Un caractère Grotesque (Allemagne) ou Gothic (USA) ou Linéale (France) est dessiné selon un principe simple. Les tangentes horizontales doivent être légèrement plus fines que les tangentes verticales. En raison d’une persistance rétinienne qui épaissit la perception que nous avons des horizontales. Ce faisant si je déforme, j’étroitise par exemple un caractère Linéale, j’inverse le phénomène de la persistance rétinienne. Et je crée un ordre contraire à la nature même de notre organisation (œil-cerveau-perception).

Mais comme je le dis en préambule sur la page des éditos, il fallait obéir aux lois d’un marché en forte demande d’anamorphose.

Ce numéro 13 de typoGabor présente a été conçu par Nathalie Baylaucq. Voici sans doute une des pages les plus originales de ce numéro. Pour que vous compreniez la performance de cette page, il suffirait que vous preniez le texte et que vous essayiez de recomposer la page dans InDesign ou Illustrator. Vous verrez assez rapidement les difficultés de réalisation. Une double page comme celle-ci aurait coûté environ 20.000FF pour un client. Compte tenu des marges très faibles que nous faisions sur le service vendu (environ 6%) vous imaginez sans peine l’investissement pour réaliser cette folie. Un tour de force. À quoi bon? direz-vous. Une façon efficace de démontrer notre capacité à produire l’impensable. Les débuts de la composition numérique étaient prometteurs d’une page libérée des contraintes techniques. Ça y est vous avez réussi à recomposer cette page?
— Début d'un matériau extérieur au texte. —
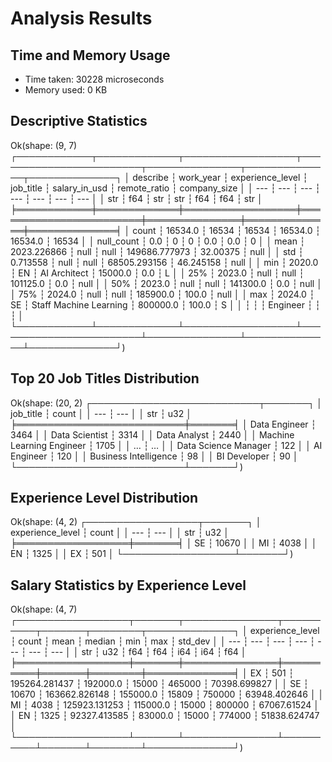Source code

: # Analysis Results

## Time and Memory Usage
- Time taken: 30228 microseconds
- Memory used: 0 KB

## Descriptive Statistics
Ok(shape: (9, 7)
┌────────────┬─────────────┬──────────────────┬────────────────────────┬───────────────┬──────────────┬──────────────┐
│ describe   ┆ work_year   ┆ experience_level ┆ job_title              ┆ salary_in_usd ┆ remote_ratio ┆ company_size │
│ ---        ┆ ---         ┆ ---              ┆ ---                    ┆ ---           ┆ ---          ┆ ---          │
│ str        ┆ f64         ┆ str              ┆ str                    ┆ f64           ┆ f64          ┆ str          │
╞════════════╪═════════════╪══════════════════╪════════════════════════╪═══════════════╪══════════════╪══════════════╡
│ count      ┆ 16534.0     ┆ 16534            ┆ 16534                  ┆ 16534.0       ┆ 16534.0      ┆ 16534        │
│ null_count ┆ 0.0         ┆ 0                ┆ 0                      ┆ 0.0           ┆ 0.0          ┆ 0            │
│ mean       ┆ 2023.226866 ┆ null             ┆ null                   ┆ 149686.777973 ┆ 32.00375     ┆ null         │
│ std        ┆ 0.713558    ┆ null             ┆ null                   ┆ 68505.293156  ┆ 46.245158    ┆ null         │
│ min        ┆ 2020.0      ┆ EN               ┆ AI Architect           ┆ 15000.0       ┆ 0.0          ┆ L            │
│ 25%        ┆ 2023.0      ┆ null             ┆ null                   ┆ 101125.0      ┆ 0.0          ┆ null         │
│ 50%        ┆ 2023.0      ┆ null             ┆ null                   ┆ 141300.0      ┆ 0.0          ┆ null         │
│ 75%        ┆ 2024.0      ┆ null             ┆ null                   ┆ 185900.0      ┆ 100.0        ┆ null         │
│ max        ┆ 2024.0      ┆ SE               ┆ Staff Machine Learning ┆ 800000.0      ┆ 100.0        ┆ S            │
│            ┆             ┆                  ┆ Engineer               ┆               ┆              ┆              │
└────────────┴─────────────┴──────────────────┴────────────────────────┴───────────────┴──────────────┴──────────────┘)

## Top 20 Job Titles Distribution
Ok(shape: (20, 2)
┌───────────────────────────┬───────┐
│ job_title                 ┆ count │
│ ---                       ┆ ---   │
│ str                       ┆ u32   │
╞═══════════════════════════╪═══════╡
│ Data Engineer             ┆ 3464  │
│ Data Scientist            ┆ 3314  │
│ Data Analyst              ┆ 2440  │
│ Machine Learning Engineer ┆ 1705  │
│ …                         ┆ …     │
│ Data Science Manager      ┆ 122   │
│ AI Engineer               ┆ 120   │
│ Business Intelligence     ┆ 98    │
│ BI Developer              ┆ 90    │
└───────────────────────────┴───────┘)

## Experience Level Distribution
Ok(shape: (4, 2)
┌──────────────────┬───────┐
│ experience_level ┆ count │
│ ---              ┆ ---   │
│ str              ┆ u32   │
╞══════════════════╪═══════╡
│ SE               ┆ 10670 │
│ MI               ┆ 4038  │
│ EN               ┆ 1325  │
│ EX               ┆ 501   │
└──────────────────┴───────┘)

## Salary Statistics by Experience Level
Ok(shape: (4, 7)
┌──────────────────┬───────┬───────────────┬──────────┬───────┬────────┬──────────────┐
│ experience_level ┆ count ┆ mean          ┆ median   ┆ min   ┆ max    ┆ std_dev      │
│ ---              ┆ ---   ┆ ---           ┆ ---      ┆ ---   ┆ ---    ┆ ---          │
│ str              ┆ u32   ┆ f64           ┆ f64      ┆ i64   ┆ i64    ┆ f64          │
╞══════════════════╪═══════╪═══════════════╪══════════╪═══════╪════════╪══════════════╡
│ EX               ┆ 501   ┆ 195264.281437 ┆ 192000.0 ┆ 15000 ┆ 465000 ┆ 70398.699827 │
│ SE               ┆ 10670 ┆ 163662.826148 ┆ 155000.0 ┆ 15809 ┆ 750000 ┆ 63948.402646 │
│ MI               ┆ 4038  ┆ 125923.131253 ┆ 115000.0 ┆ 15000 ┆ 800000 ┆ 67067.61524  │
│ EN               ┆ 1325  ┆ 92327.413585  ┆ 83000.0  ┆ 15000 ┆ 774000 ┆ 51838.624747 │
└──────────────────┴───────┴───────────────┴──────────┴───────┴────────┴──────────────┘)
Nous sommes en mai 1987, la collection de caractères photoCompo de typoGabor s’est enrichi depuis le lancement de nos premiers magazines. Quelque 800 à 1000 polices supplémentaires. Nous éditions un catalogue de calibrage avec 2000 polices en démonstration. 2 volumes. Les TypeBook. Le magazine littéraire était aussi un prétexte pour annoncer les nouveautés, mais ce sera la dernière fois.

Les trois numéros suivants, Meurtres, Femme et l’Âge d’Homme vont s’abstenir de « polluer » commercialement notre intention éditoriale. L’entreprise tournait à plein régime et nous déménagions à Levallois-Perret sur un plateau de 1000 M2 (Architecte : Bernard Bensignor).